#### Provided records ####

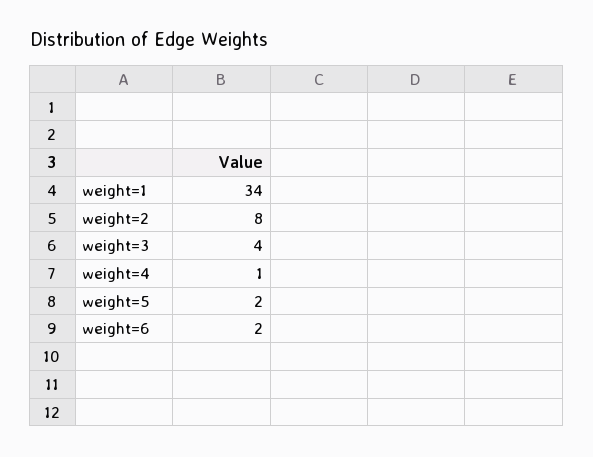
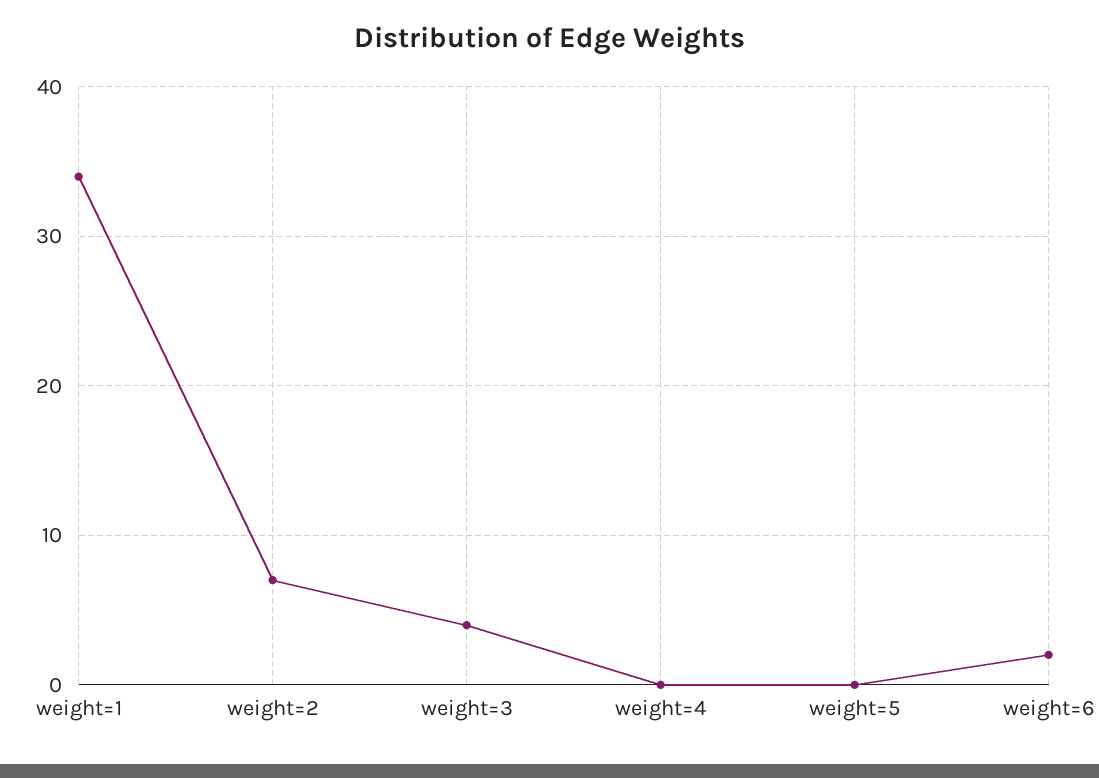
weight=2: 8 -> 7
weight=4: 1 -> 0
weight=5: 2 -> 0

####
#### Provided records ####

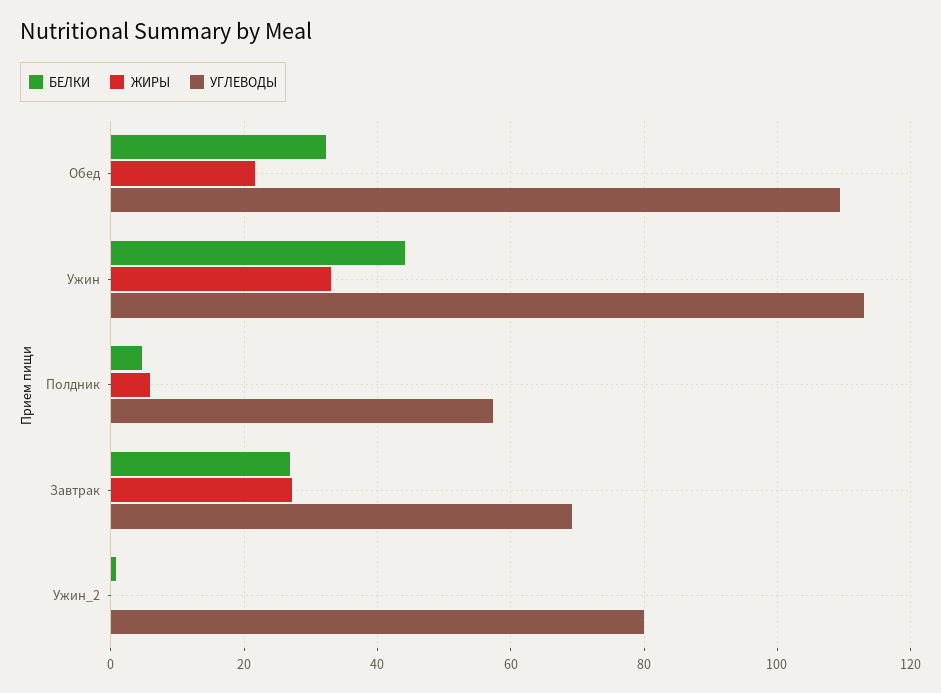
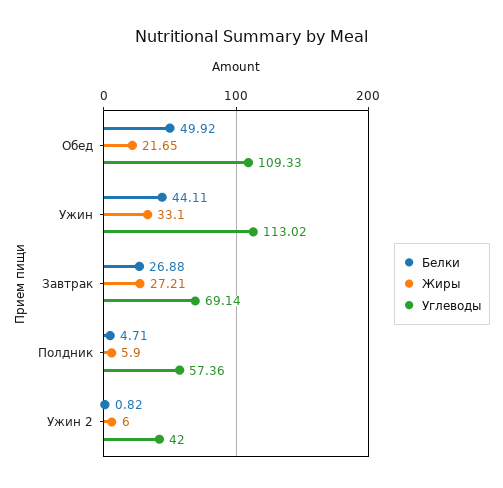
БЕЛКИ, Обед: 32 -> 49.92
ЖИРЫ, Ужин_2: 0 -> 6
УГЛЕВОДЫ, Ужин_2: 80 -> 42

####
#### Provided records ####

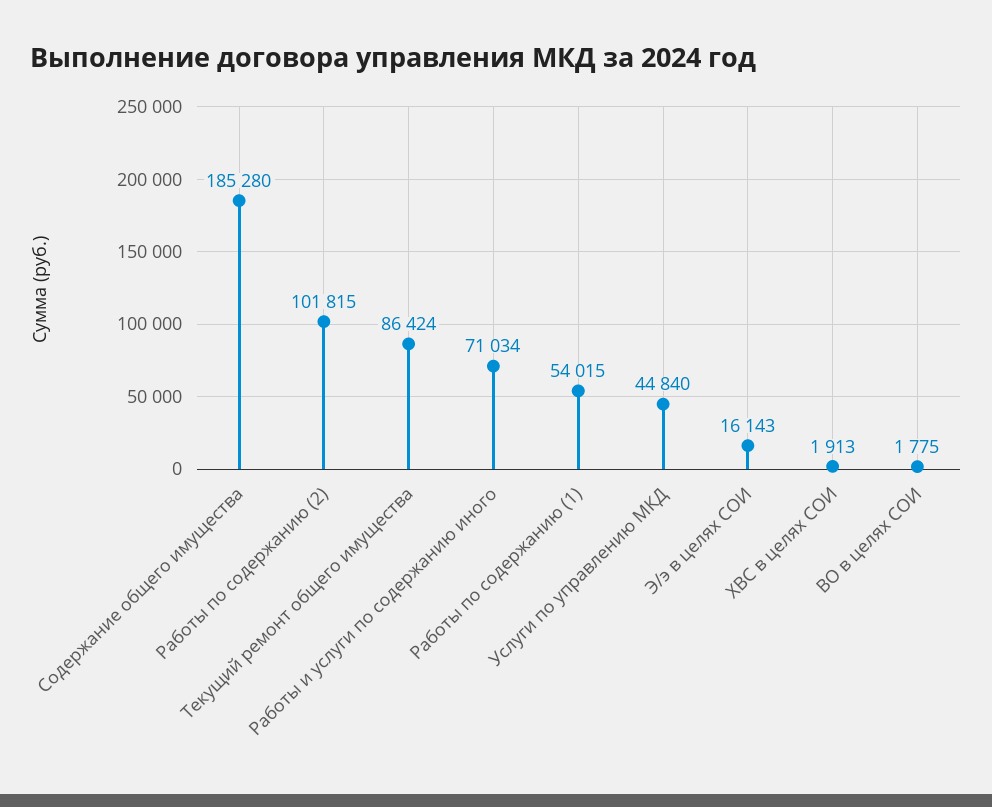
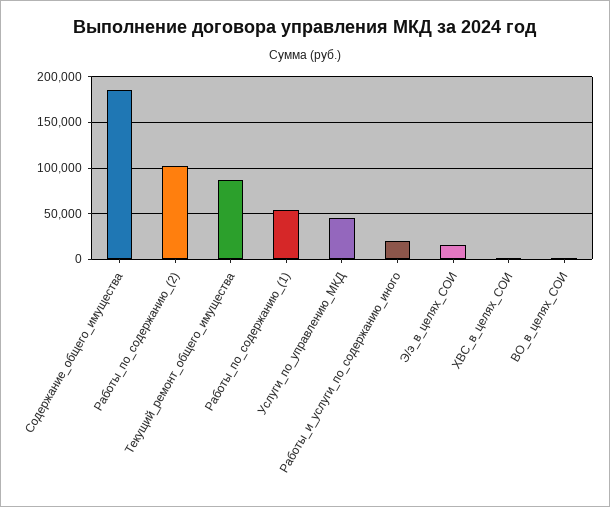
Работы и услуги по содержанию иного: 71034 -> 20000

####

Job item »
Using the records above, write out exactly the lines between the one holding "БЕЛКИ, Обед: 32 -> 49.92" and the one holding "УГЛЕВОДЫ, Ужин_2: 80 -> 42", inclusive; leave everything else out.

Solution to this exercise »
БЕЛКИ, Обед: 32 -> 49.92
ЖИРЫ, Ужин_2: 0 -> 6
УГЛЕВОДЫ, Ужин_2: 80 -> 42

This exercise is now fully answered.